- Born: 19 April 1958 (age 68) Lugano, Switzerland
- Education: Zurich Conservatory; Musikhochschule Zürich;
- Occupations: Organist; Conductor;
- Organizations: Radio Svizzera Italiana; I Barrocchisti;
- Awards: ECHO Klassik

= Diego Fasolis =

Swiss conductor and organist

Diego Fasolis (born 19 April 1958) is a Swiss classical organist and conductor, the leader of the ensemble I Barocchisti. (Note: Fanfare – Joel Flegler – Volume 32, Numéro 5 – Page 145, 2009 "Diego Fasolis is rapidly becoming one of my favorite period practitioners — and considering my past feeling towards period practice this is no light statement — adding some much needed Italianate warmth and humanity ...") He has conducted operas in historically informed performance at major European opera houses and festivals, and has made award-winning recordings.

-*-*-

- WRITTEN INSTRUCTION 1:
Transcribe the Diego Fasolis entry word for word, beginning at the words "Swiss conductor and" and stopping after "made award-winning recordings.".
- WRITTEN INSTRUCTION 2:
Write the next part of the Diego Fasolis entry, picking up right after its last sentence.
The listing has nothing to do with the Diego Fasolis entry.

- GIVEN DATA:

-*-*-

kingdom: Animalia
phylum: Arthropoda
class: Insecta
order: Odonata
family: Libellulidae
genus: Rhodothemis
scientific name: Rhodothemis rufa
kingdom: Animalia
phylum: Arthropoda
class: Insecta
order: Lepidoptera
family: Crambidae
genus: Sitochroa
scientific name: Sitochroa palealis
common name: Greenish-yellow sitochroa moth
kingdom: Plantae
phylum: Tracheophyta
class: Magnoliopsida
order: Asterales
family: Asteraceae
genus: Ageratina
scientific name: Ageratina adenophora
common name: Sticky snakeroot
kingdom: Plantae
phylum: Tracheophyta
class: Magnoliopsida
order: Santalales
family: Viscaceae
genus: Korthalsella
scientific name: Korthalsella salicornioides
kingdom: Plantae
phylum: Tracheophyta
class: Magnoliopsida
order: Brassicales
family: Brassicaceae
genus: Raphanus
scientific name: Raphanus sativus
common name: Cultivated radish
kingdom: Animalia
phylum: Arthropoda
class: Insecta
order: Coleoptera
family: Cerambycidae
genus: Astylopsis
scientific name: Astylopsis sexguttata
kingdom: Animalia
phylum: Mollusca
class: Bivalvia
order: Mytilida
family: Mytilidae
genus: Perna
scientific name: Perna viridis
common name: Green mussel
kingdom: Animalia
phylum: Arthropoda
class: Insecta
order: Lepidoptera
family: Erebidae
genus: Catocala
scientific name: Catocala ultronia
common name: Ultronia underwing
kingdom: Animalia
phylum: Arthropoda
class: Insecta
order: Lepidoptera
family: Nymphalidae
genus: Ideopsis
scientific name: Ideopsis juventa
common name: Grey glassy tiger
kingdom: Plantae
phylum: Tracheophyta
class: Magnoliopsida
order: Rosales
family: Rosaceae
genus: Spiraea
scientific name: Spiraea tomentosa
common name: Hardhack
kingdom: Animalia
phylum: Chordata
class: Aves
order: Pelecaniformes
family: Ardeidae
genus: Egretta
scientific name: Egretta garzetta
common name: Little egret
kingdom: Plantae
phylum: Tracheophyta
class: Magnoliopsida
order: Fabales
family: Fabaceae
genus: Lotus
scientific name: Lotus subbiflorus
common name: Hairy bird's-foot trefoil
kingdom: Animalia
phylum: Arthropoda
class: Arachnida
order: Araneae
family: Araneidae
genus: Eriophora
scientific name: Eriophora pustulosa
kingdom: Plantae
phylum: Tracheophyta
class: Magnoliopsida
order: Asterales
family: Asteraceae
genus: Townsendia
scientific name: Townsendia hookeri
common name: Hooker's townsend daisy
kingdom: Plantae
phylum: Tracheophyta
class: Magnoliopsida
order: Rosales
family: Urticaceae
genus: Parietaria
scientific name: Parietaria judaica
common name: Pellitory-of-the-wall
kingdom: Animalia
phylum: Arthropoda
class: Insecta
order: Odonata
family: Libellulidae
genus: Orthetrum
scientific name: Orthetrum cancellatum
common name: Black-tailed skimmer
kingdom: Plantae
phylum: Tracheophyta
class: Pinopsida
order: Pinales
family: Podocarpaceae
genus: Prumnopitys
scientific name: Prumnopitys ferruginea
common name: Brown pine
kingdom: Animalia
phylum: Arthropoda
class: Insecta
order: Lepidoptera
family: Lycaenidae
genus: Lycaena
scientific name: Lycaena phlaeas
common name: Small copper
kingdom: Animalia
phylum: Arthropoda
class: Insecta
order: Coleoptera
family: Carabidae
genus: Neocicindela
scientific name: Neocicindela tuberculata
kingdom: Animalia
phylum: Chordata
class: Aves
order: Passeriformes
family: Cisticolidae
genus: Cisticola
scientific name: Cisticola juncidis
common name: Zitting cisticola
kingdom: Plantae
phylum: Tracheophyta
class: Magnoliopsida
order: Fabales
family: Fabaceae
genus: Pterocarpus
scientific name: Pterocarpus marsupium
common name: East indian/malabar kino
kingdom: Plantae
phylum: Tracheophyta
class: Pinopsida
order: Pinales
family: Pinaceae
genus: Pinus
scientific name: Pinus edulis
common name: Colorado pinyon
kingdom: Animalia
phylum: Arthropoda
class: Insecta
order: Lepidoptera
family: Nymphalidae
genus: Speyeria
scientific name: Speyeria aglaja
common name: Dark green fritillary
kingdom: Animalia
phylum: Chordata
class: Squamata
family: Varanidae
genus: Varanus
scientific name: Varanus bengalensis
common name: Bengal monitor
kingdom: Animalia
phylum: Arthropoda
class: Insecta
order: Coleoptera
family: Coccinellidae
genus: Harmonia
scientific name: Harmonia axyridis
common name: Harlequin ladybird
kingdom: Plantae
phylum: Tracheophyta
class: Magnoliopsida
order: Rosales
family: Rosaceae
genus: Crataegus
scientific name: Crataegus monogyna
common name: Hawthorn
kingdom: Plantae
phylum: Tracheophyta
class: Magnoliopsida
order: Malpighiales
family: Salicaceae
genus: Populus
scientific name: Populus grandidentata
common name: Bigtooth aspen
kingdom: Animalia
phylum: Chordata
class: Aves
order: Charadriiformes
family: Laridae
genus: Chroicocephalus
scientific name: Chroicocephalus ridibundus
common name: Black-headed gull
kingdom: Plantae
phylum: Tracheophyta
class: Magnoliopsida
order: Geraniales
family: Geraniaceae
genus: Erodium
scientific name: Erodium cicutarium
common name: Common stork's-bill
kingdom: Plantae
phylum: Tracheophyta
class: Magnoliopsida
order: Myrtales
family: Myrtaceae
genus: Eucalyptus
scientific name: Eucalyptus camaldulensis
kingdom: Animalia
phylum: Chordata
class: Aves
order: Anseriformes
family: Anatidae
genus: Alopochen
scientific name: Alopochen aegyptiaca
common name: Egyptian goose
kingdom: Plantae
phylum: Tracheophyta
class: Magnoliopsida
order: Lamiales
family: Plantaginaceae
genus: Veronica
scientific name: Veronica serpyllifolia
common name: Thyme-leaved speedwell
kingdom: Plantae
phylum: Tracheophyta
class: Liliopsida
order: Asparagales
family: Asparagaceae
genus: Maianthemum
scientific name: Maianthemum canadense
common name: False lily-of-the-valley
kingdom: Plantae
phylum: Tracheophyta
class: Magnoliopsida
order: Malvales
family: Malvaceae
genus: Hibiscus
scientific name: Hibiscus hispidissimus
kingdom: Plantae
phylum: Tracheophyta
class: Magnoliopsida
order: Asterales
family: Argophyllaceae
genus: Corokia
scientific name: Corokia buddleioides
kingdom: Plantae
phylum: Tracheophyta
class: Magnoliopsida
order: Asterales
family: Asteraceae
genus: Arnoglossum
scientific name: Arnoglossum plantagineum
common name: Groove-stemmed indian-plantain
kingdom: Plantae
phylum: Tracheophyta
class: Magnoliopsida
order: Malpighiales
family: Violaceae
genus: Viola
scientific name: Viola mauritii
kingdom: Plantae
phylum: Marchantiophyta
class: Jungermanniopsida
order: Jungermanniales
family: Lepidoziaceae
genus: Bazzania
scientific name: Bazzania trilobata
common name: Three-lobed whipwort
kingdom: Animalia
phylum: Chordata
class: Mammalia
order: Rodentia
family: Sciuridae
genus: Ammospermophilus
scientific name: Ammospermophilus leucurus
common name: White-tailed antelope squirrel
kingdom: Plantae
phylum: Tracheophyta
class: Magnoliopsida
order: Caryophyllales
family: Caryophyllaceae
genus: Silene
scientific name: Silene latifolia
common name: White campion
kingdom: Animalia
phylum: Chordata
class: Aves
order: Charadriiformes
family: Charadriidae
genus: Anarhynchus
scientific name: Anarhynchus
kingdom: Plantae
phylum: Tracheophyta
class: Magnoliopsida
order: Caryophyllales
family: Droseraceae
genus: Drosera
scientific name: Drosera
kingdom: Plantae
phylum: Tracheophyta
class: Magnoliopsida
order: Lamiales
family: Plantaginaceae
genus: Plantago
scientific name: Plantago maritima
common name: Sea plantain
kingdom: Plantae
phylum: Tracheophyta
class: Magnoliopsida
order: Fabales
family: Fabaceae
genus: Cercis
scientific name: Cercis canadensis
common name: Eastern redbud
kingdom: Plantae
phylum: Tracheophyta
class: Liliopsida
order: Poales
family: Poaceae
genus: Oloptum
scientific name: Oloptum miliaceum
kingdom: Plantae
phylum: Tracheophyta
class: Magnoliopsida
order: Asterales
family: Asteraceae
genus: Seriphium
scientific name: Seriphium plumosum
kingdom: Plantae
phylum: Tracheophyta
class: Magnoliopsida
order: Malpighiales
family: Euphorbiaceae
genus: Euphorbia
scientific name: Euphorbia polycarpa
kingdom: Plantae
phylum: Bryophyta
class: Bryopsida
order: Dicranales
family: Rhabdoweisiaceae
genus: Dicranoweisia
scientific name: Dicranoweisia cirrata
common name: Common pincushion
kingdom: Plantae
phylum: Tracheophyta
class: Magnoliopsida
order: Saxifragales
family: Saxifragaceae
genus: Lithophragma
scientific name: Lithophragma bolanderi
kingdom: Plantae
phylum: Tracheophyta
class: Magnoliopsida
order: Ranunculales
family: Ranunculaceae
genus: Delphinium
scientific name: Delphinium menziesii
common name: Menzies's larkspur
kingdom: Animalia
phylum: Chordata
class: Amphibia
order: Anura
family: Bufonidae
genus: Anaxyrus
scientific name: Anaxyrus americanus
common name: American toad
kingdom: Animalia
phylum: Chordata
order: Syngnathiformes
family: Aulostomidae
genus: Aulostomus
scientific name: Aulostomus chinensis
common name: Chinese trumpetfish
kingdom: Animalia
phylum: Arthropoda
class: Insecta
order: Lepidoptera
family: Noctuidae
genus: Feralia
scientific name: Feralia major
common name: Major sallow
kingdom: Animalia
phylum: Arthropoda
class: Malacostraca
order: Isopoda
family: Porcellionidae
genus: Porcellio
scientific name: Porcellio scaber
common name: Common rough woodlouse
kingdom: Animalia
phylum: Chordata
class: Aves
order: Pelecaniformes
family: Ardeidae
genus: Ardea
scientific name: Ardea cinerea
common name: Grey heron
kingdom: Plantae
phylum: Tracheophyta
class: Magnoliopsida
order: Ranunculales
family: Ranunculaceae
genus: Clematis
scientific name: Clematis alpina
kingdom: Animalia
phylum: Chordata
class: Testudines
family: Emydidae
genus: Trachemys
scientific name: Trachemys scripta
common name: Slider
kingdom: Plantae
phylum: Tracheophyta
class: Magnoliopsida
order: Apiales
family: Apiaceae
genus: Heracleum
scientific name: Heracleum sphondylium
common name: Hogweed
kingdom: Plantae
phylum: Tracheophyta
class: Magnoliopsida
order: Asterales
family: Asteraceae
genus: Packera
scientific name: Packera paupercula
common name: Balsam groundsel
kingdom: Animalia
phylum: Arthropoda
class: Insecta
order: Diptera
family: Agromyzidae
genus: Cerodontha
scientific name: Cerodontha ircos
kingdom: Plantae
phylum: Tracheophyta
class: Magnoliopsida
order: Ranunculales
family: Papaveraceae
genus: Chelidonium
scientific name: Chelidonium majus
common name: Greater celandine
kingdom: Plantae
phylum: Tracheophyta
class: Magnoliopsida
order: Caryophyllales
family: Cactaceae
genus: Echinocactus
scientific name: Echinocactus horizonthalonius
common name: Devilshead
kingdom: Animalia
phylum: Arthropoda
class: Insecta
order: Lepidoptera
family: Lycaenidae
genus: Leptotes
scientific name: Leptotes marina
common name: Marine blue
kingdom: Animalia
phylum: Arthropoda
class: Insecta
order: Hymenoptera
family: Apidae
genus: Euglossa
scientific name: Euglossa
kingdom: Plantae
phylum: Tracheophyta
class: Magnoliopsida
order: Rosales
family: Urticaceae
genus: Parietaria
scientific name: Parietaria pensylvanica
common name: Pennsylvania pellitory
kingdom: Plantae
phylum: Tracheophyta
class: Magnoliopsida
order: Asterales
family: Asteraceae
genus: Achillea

-*-*-

- RESULT 1:
Swiss conductor and organist

Diego Fasolis (born 19 April 1958) is a Swiss classical organist and conductor, the leader of the ensemble I Barocchisti. (Note: Fanfare – Joel Flegler – Volume 32, Numéro 5 – Page 145, 2009 "Diego Fasolis is rapidly becoming one of my favorite period practitioners — and considering my past feeling towards period practice this is no light statement — adding some much needed Italianate warmth and humanity ...") He has conducted operas in historically informed performance at major European opera houses and festivals, and has made award-winning recordings.

- RESULT 2:
== Career ==
Born in Lugano, Fasolis studied in Zurich, at both the Zurich Conservatory and the Musikhochschule, organ with Erich Vollenwyder, piano with Jürg Wintschger, voice with Carol Smith, and conducting with Klaus Knall, achieving all four diplomas with distinction. He further studied organ and organ improvisation with Gaston Litaize in Paris, and historically informed performance (HIP) with Michael Radulescu. In 1985 and 1986, he performed the complete organ works by Johann Sebastian Bach, Felix Mendelssohn and Franz Liszt. He received several international awards such as the Stresa first prize, the first prize and scholarship of the Migros-Göhner Foundation, the Hegar Prize, and the Traetta Prize 2020, and he was a finalist in the Geneva Competition. From 1986, he worked for the broadcaster Radio Svizzera Italiana, and in 1993 became director of its chorus and instrumental ensemble.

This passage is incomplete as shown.